At the start of training, both mBuf and vBuf are initialized to zero. That makes the early running averages severely biased toward zero. After one step, mBuf is only 15% of the first gradient. The bias correction fixes this:

const mHat = mBuf[i] / (1 - beta1 ** (step + 1));
const vHat = vBuf[i] / (1 - beta2 ** (step + 1));

At step 0: 1 - 0.85^1 = 0.15, so mHat divides by 0.15, effectively undoing the 85% shrinkage. By step 20, 1 - 0.85^21 ≈ 0.97, and the correction is negligible. This ensures the early updates are the right size from the start.

The Actual Update

params[i].data -= lrT * mHat / (Math.sqrt(vHat) + epsAdam);
params[i].grad = 0;  // reset for next step

The update divides the smoothed gradient (mHat) by the square root of the smoothed squared gradient (vHat). This ratio normalizes the step: parameters where gradients are consistently large take proportionally smaller steps. The epsAdam (1e-8) prevents division by zero when vHat is tiny.

Learning Rate Decay

The learning rate also decays linearly from 0.01 to 0 over the course of training:

const lrT = learningRate * (1 - step / numSteps);

At step 0, lrT = 0.01. At step 2500 (halfway), lrT = 0.005. At step 4999, lrT ≈ 0. Large steps early let the model learn quickly. Small steps later let it fine-tune without overshooting.

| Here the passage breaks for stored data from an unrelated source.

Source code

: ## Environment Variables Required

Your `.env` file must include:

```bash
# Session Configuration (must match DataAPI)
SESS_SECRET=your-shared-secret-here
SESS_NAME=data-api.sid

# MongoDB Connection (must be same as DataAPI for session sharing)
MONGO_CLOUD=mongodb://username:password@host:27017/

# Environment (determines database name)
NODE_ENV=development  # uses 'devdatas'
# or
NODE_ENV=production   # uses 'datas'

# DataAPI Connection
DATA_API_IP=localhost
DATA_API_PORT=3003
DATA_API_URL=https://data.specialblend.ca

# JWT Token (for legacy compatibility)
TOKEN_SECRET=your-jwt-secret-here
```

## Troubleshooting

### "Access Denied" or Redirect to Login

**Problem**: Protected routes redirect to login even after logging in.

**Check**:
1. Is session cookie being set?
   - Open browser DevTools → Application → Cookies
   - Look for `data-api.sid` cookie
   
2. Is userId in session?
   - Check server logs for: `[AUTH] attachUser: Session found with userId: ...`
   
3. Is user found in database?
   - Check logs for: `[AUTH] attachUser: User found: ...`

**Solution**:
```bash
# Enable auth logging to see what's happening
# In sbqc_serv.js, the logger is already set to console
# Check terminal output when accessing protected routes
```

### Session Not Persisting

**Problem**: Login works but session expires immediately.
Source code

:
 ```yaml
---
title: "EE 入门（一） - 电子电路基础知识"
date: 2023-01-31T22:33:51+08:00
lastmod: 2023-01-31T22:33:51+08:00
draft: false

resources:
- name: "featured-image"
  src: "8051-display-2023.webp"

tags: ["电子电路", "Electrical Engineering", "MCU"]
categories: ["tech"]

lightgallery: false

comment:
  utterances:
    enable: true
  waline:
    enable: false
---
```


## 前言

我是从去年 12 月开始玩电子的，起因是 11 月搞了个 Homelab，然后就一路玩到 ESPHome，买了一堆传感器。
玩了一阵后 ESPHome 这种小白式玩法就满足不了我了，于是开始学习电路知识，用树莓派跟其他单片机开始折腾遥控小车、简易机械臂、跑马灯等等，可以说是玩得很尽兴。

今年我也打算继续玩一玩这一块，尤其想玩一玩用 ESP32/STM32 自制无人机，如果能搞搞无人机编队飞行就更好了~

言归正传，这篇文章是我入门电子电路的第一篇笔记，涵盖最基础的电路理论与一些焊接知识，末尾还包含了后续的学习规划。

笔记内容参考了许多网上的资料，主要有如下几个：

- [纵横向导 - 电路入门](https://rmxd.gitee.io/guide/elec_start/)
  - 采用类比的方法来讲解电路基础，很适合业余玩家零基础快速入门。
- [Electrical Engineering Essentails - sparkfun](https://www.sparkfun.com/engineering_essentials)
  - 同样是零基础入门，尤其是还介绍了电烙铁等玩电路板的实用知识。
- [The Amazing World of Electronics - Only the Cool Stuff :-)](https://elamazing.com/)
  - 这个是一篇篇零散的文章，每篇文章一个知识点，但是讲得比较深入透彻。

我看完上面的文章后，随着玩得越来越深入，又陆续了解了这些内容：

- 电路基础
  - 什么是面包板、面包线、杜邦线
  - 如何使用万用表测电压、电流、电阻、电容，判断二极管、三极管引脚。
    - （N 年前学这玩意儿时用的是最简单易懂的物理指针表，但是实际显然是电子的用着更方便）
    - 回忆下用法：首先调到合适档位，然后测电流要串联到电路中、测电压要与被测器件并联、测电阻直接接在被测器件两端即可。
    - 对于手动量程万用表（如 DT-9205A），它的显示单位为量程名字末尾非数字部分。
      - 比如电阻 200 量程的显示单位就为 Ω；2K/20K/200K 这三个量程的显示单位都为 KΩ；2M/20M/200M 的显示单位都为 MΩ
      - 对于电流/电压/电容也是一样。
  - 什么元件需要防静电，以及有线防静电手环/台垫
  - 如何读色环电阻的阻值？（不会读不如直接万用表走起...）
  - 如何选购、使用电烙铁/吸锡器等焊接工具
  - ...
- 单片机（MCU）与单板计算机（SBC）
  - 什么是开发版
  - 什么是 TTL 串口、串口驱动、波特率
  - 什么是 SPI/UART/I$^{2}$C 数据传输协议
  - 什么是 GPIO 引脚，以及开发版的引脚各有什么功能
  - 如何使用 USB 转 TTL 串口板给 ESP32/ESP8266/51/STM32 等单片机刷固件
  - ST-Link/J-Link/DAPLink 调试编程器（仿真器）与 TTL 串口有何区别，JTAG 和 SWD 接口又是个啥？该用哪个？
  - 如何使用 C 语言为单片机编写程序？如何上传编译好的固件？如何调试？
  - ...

Finally, we reset the gradient to zero so the next sentence starts with a clean slate. Without this, gradients would accumulate across sentences, and each update would be influenced by all previous sentences rather than just the current one.

The Complete Loop

Here is the full training loop with all five stages together:

for (let step = 0; step < numSteps; step++) {
  // --- Step 1: Pick a sentence and tokenize ---
  // Cycle through training data; the tokenizer wraps the sentence with BOS markers
  const sentence = sentences[step % sentences.length];
  const tokens = tokenizer.encode(sentence);
  const n = Math.min(model.config.blockSize, tokens.length - 1);

  // --- Step 2: Forward pass ---
  // Feed tokens one at a time, building a computation graph.
  // Each gpt() call adds to the KV cache so later tokens can attend to earlier ones.
  const { keys, values } = createKVCache(model);
  const losses: Value[] = [];

  for (let posId = 0; posId < n; posId++) {
    const tokenId = tokens[posId];
    const targetId = tokens[posId + 1];  // the word we want the model to predict
    const logits = gpt(model, tokenId, posId, keys, values);
    const probs = softmax(logits);
    // Cross-entropy loss: -log(probability assigned to the correct word)
    // High probability on the right word → low loss; low probability → high loss
    losses.push(probs[targetId].log().neg());
  }

  // Average loss over the sentence so short and long sentences contribute equally
  const loss = vsum(losses).div(n);

  // --- Step 3: Backward pass ---
  // Walk the computation graph and fill in .grad on every Value node.
  // After this, each parameter knows how much it contributed to the loss.
  loss.backward();

  // --- Step 4: Adam optimizer with linear learning rate decay ---
  // Large steps early (lr = 0.01) to learn quickly, decaying to 0 to fine-tune
  const lrT = learningRate * (1 - step / numSteps);
  for (let i = 0; i < params.length; i++) {
    // Update momentum (smoothed gradient direction)
    mBuf[i] = beta1 * mBuf[i] + (1 - beta1) * params[i].grad;
    // Update velocity (smoothed gradient magnitude)
    vBuf[i] = beta2 * vBuf[i] + (1 - beta2) * params[i].grad ** 2;
    // Bias correction: counteract the zero-initialization of mBuf/vBuf
    const mHat = mBuf[i] / (1 - beta1 ** (step + 1));
    const vHat = vBuf[i] / (1 - beta2 ** (step + 1));
    // Update: step in the smoothed gradient direction, scaled by the inverse
    // of the gradient magnitude so sensitive parameters take smaller steps
    params[i].data -= lrT * mHat / (Math.sqrt(vHat) + epsAdam);
    params[i].grad = 0;  // reset for next sentence
  }
}

Every operation in the forward pass uses Value nodes, so the entire path from token to loss is a single computation graph. When backward() runs, gradients flow back through every step, from the loss, through softmax, through every layer’s attention and MLP blocks, all the way to the embedding lookup. That is the whole training loop: predict, measure, learn, repeat.